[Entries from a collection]

■ ■ ■ ■ ■ ■ ■

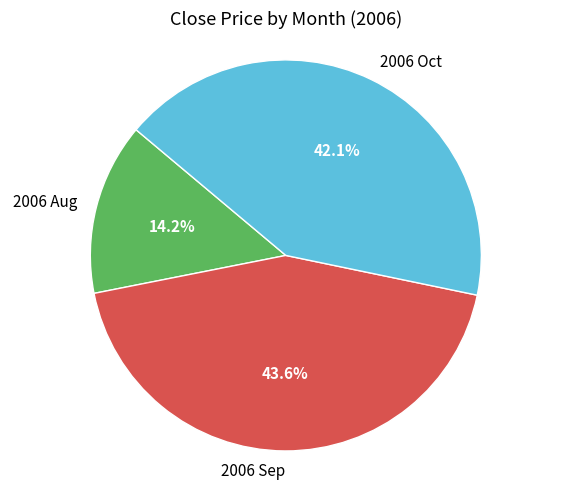

What is the largest slice in the pie chart?

2006 Sep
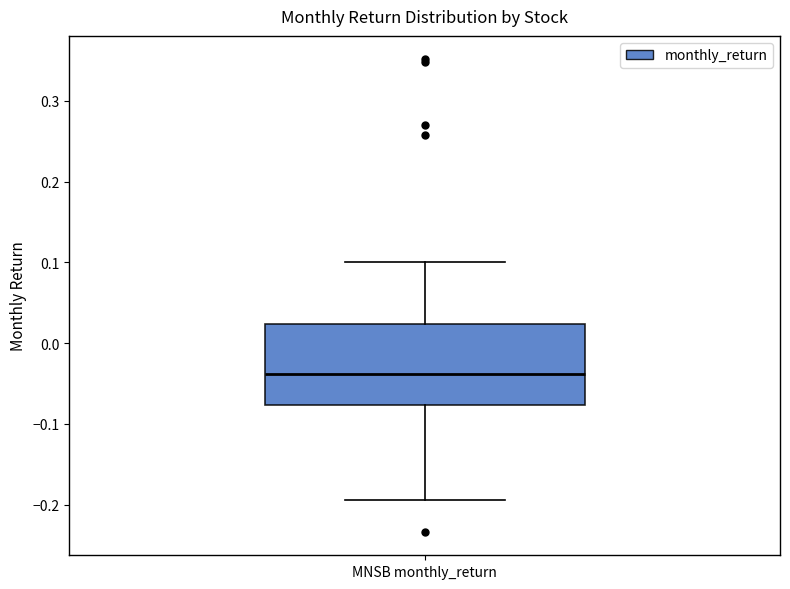

Where does the median line of the box for MNSB monthly_return sit on the y-axis? The values are not printed on the chart, so give them approximately, as read against the axis.

-0.04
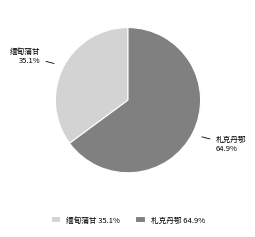

Which has a higher value, 札克丹鄂 or 缅甸蒲甘?

札克丹鄂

■ ■ ■ ■ ■ ■ ■

Task details:
Collect each line of the entries above that contains the string "chart". Letter case counts.

Response:
What is the largest slice in the pie chart?
Where does the median line of the box for MNSB monthly_return sit on the y-axis? The values are not printed on the chart, so give them approximately, as read against the axis.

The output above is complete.